Hier geschieht etwas, was nicht respektiert und was nicht im Bewußtsein behält, welche Hilfeleistungen Soldaten in der Welt erbringen. „Soldaten sind Täter" heißt es da vielmehr ganz im Sinne des Urteils des Verwaltungsgerichts Frankfurt. Kein Wort, meine Damen und Herren, von den Soldaten, die 1948 in Palästina, 1949 in Indien und Pakistan ihre friedenserhaltende Pflicht getan haben. Ich will dies alles zwar nicht wiederholen, sage aber: Ja, diese Soldaten sind
Täter, eingesetzt, um Leben zu erhalten, indem sie Kampfhandlungen unterbinden.
Und wer spricht eigentlich von den Soldaten der Bundeswehr, die sich in anderen Regionen der Welt in Hilfseinsätzen gegen die Not in der Welt wenden?

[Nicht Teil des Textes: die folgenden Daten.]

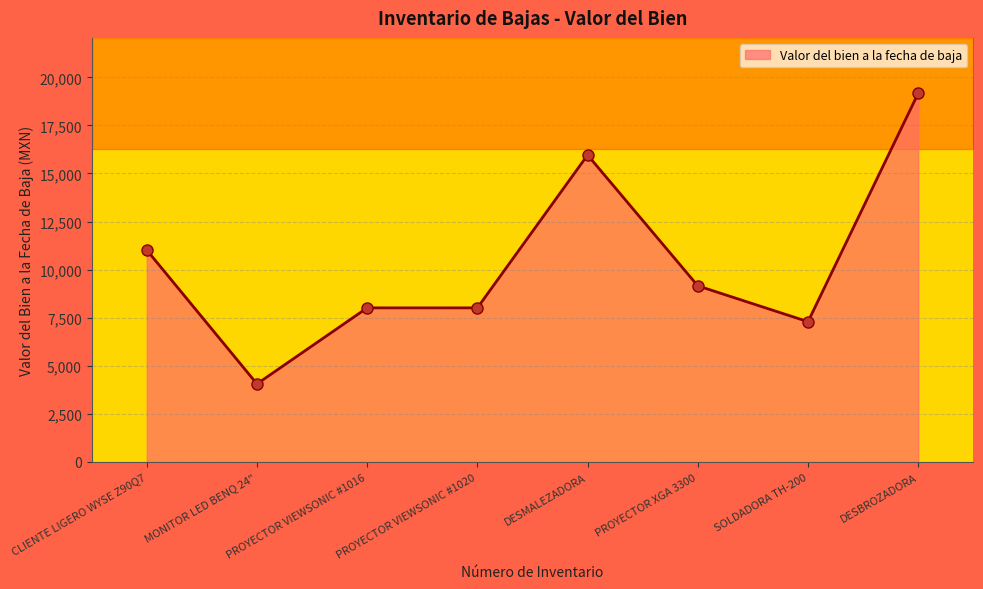

At which category does the data reach its first local peak?

DESMALEZADORA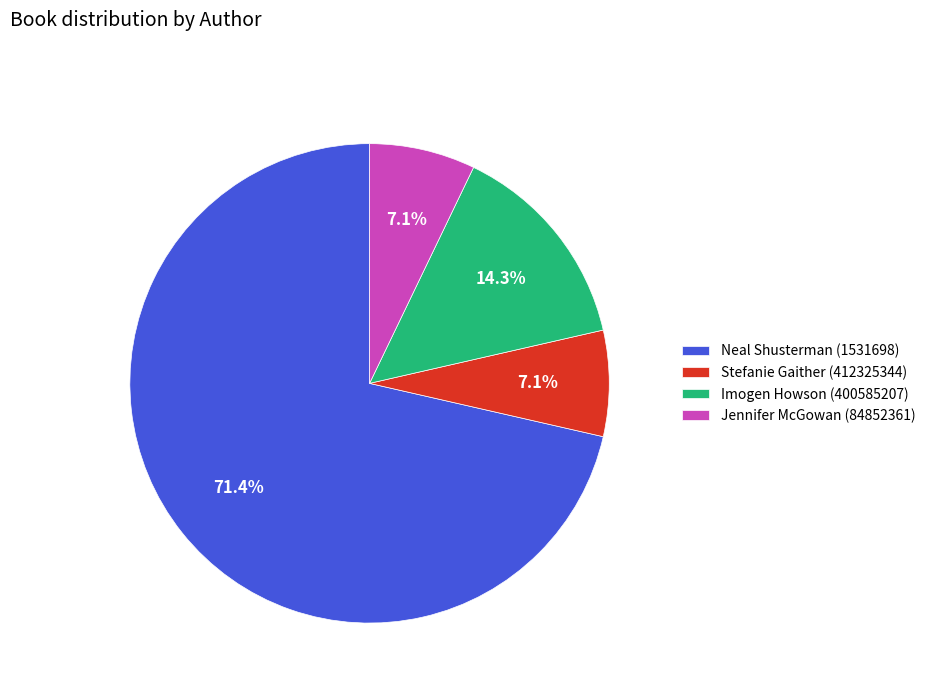

What is the largest slice in the pie chart?

Neal Shusterman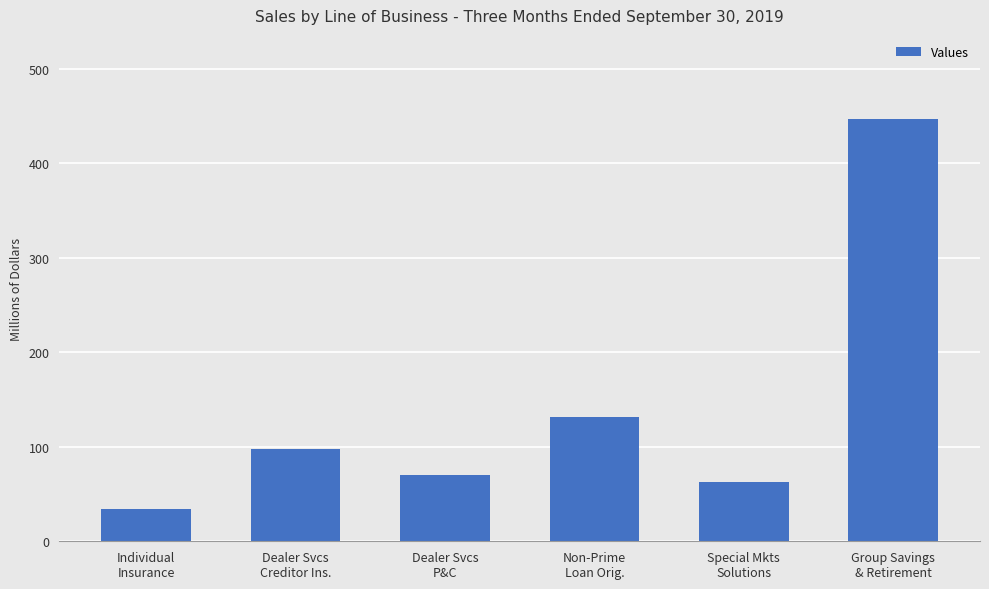

What is the greatest value displayed?

446.5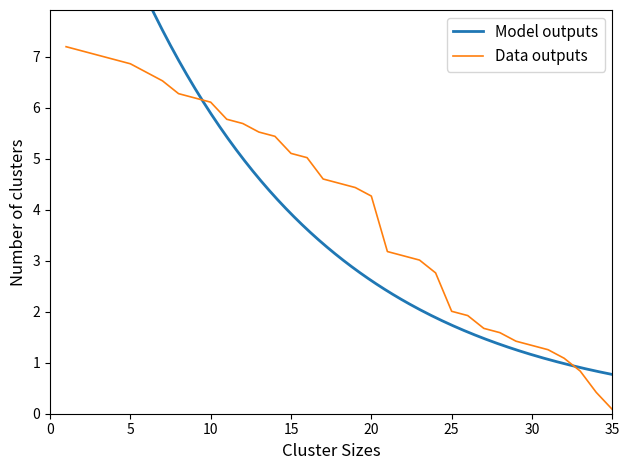

What is the difference between the second highest and second lowest values?

6.7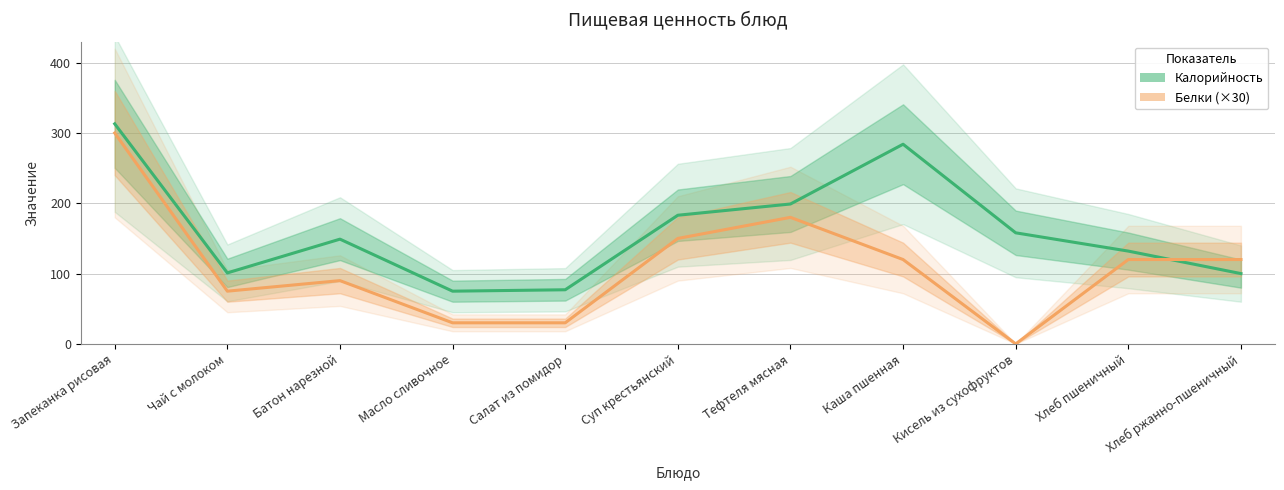

Which has a higher value, Чай с молоком or Масло сливочное?

Чай с молоком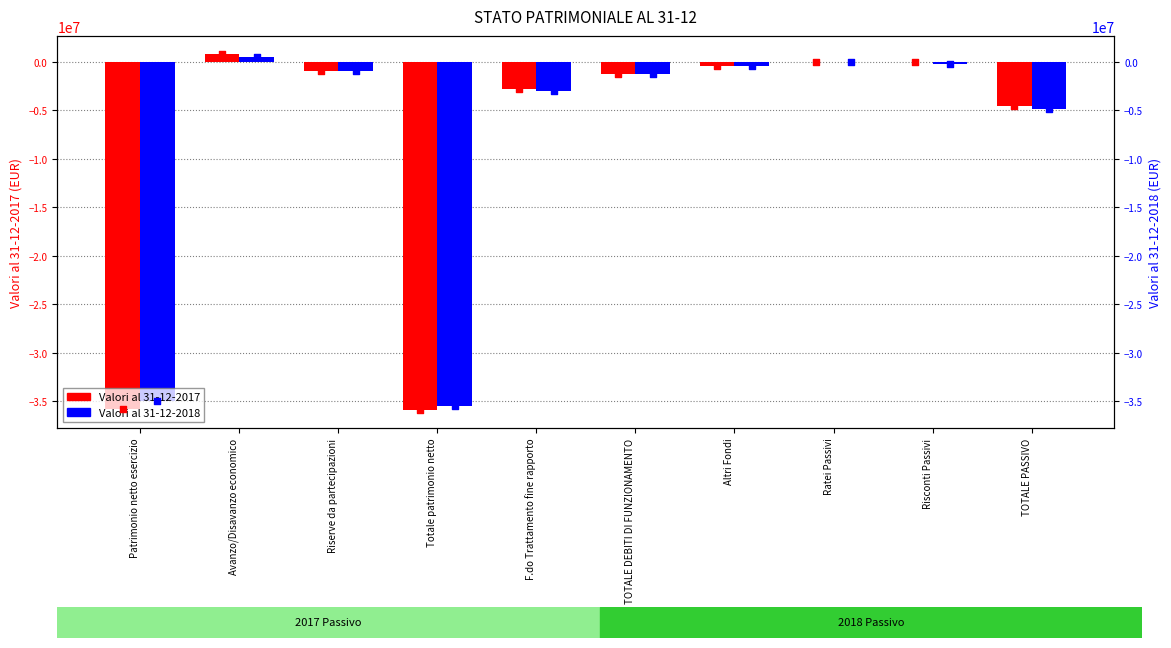

At which category is the sum across all series the highest?

Avanzo/Disavanzo economico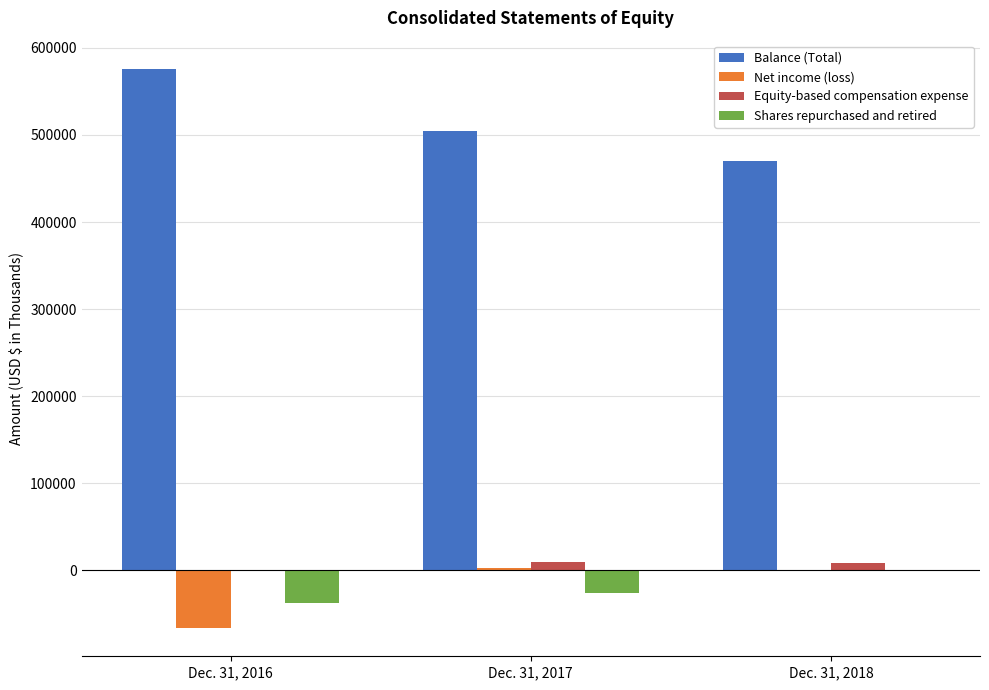

What is the sum of the Equity-based compensation expense values at Dec. 31, 2018 and Dec. 31, 2016?

7838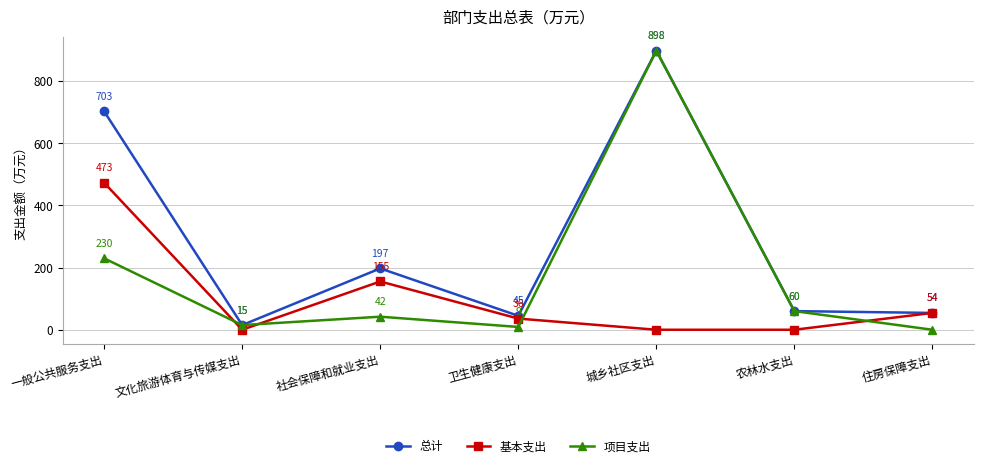

Where does the 总计 series first go above 60?

一般公共服务支出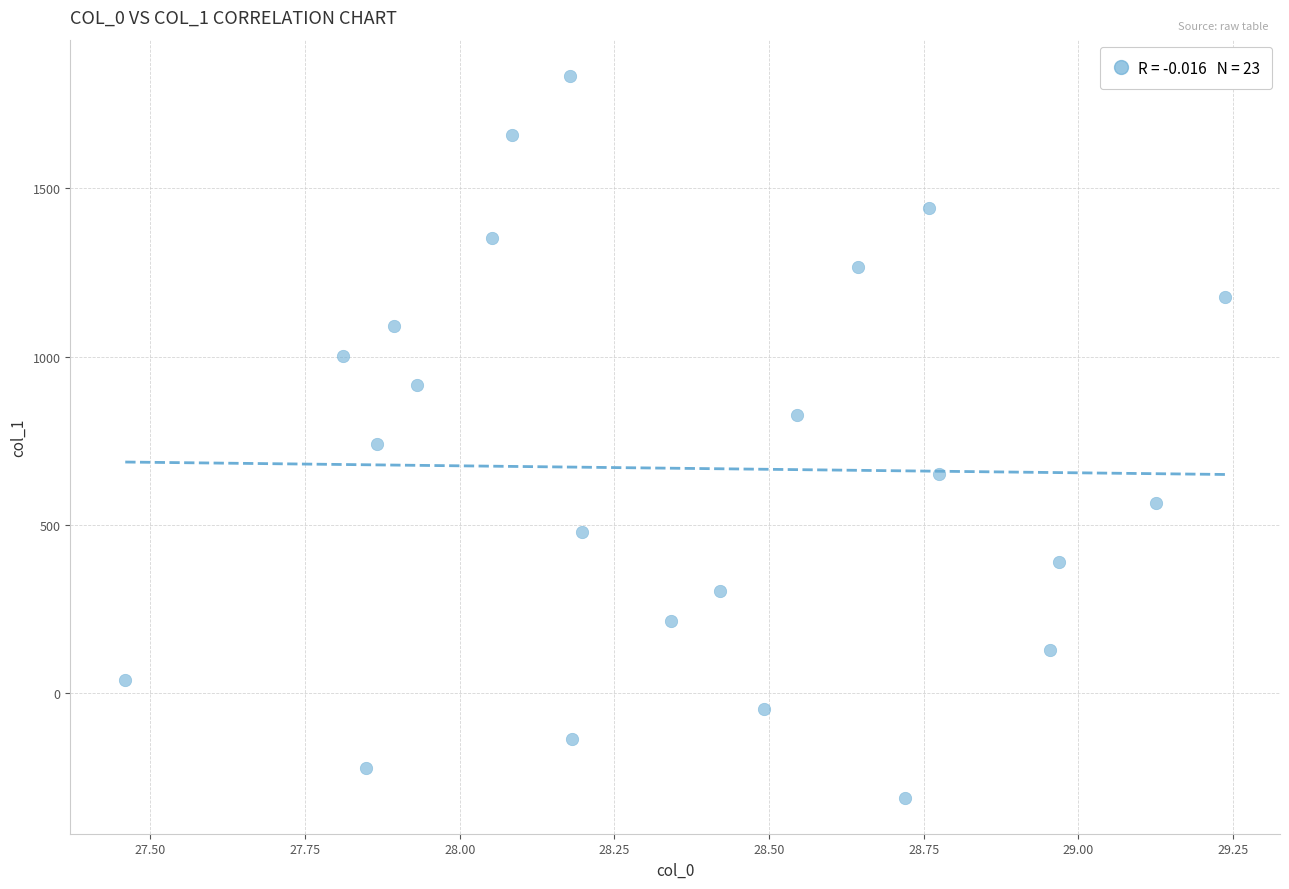

What is the range of X values (max minus min)?

1.8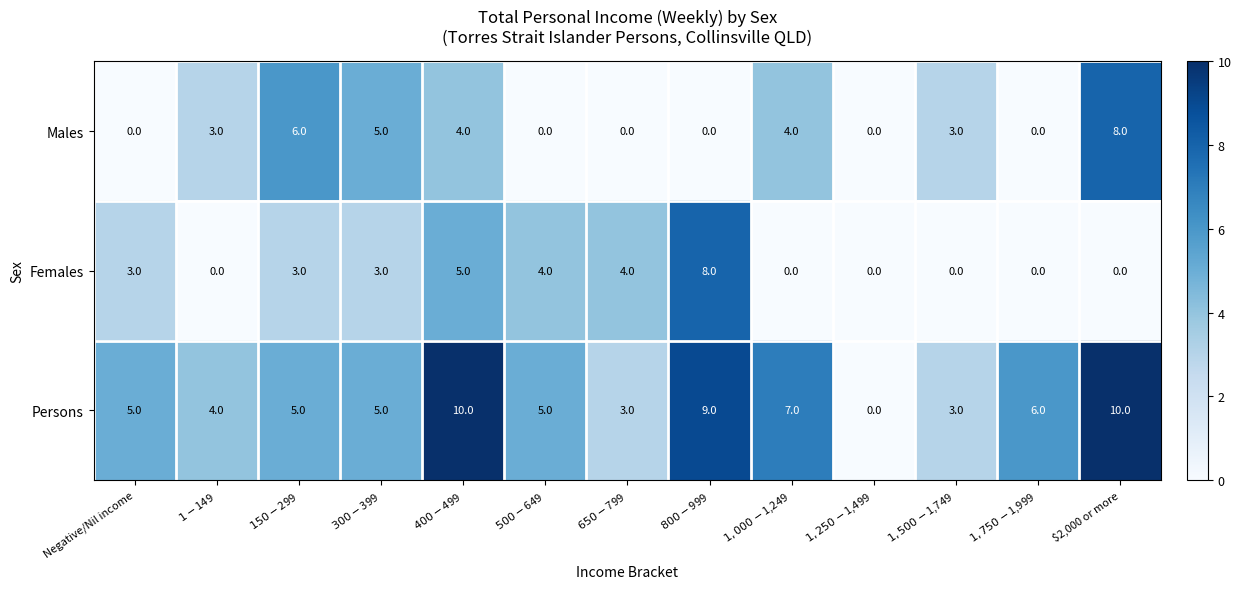

How many Males values are between 0 and 4?

10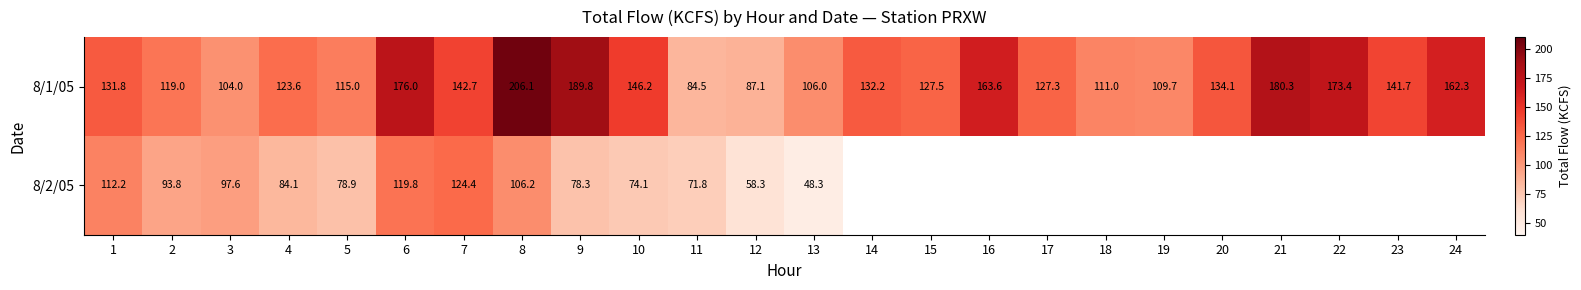

The value of 8/1/05 at 13 is 41.1. True or false?

False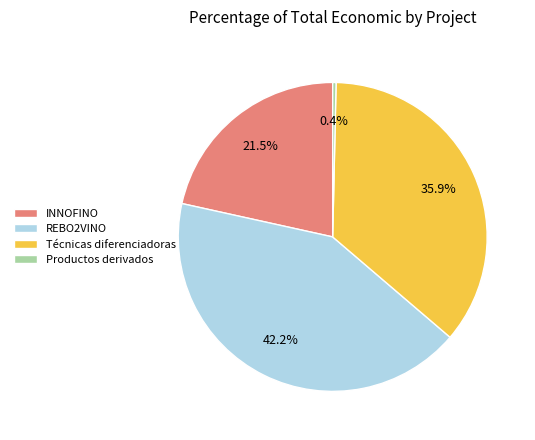

Is it true that Productos derivados is 13% of the pie?

False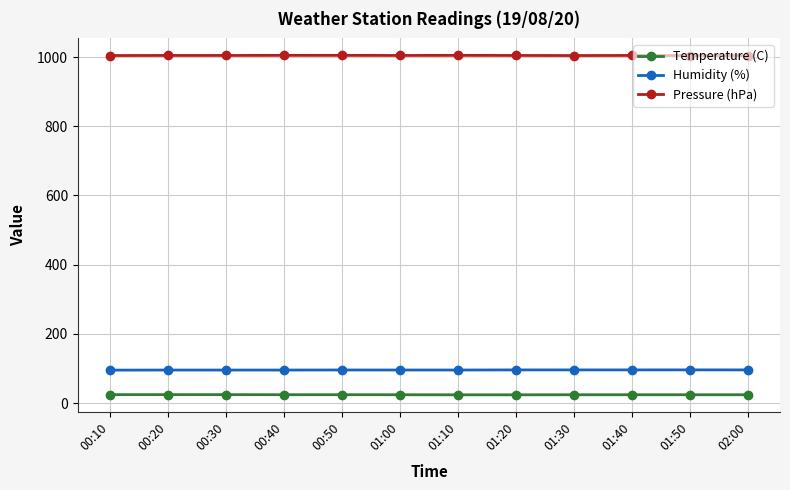

At 01:30, list the series in order from largest to smallest.

Pressure (hPa), Humidity (%), Temperature (C)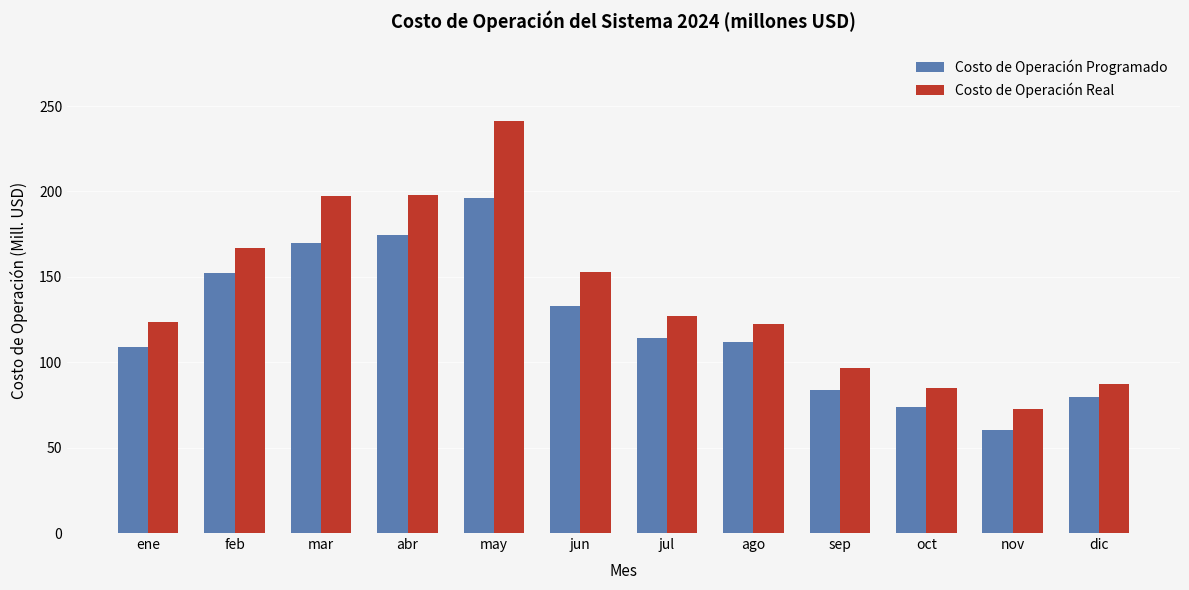

How many values in the Costo de Operación Programado series exceed 113?

6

Aber das, was mich vor allen Dingen bewegt, Frau Kollegin, ist, daß wir hier in den Bereich der ethischen Grundlagen unseres Staates geraten. Das Grundgesetz — niemand bestreitet dies — gibt die Möglichkeit, den Kriegsdienst aus Gewissensgründen zu verweigern. Niemand hat dagegen Bedenken erhoben. Aber ich sage hier: Die Entscheidung derjenigen, die sich für den Dienst in der Bundeswehr entscheiden, ist nicht weniger eine Gewissensentscheidung als die Entscheidung derjenigen, die sich für den zivilen Ersatzdienst entschieden haben.
Und ich sage hier weiter: Gewissen ist keine Massenware , Gewissensentscheidung ist zutiefst persönlich. Wer glaubt, mit einem Aufruf zur „massenhaften Kriegsdienstverweigerung" den Schritt in eine richtige Zukunft tun zu können, der, meine Damen und Herren, stellt in Frage, was Grundlage unseres freiheitlichen Rechtsstaates ist.
Ich wehre mich gegen eine pauschale Beeinflussung von Gewissen. Ich bin dafür, daß jeder in diesem Staat seine Gewissensentscheidung nach seinem persönlichen Gewissen treffen kann.
Deswegen wehren wir uns gegen diesen Aufruf.
Meine Fraktion und meine Freunde stellen sich an die Seite derjenigen, die in der Vergangenheit das Gelöbnis abgelegt haben, treu zu dienen und tapfer zu verteidigen, an die Seite auch derjenigen, die das in Zukunft tun werden. Ich hoffe, daß wir unsere gemeinsame Politik auf dem Weg in eine friedliche Zukunft so besser sichern können als mit einer pauschalen Verunglimpfung derjenigen, die einen Dienst für unser Volk und seinen Staat leisten.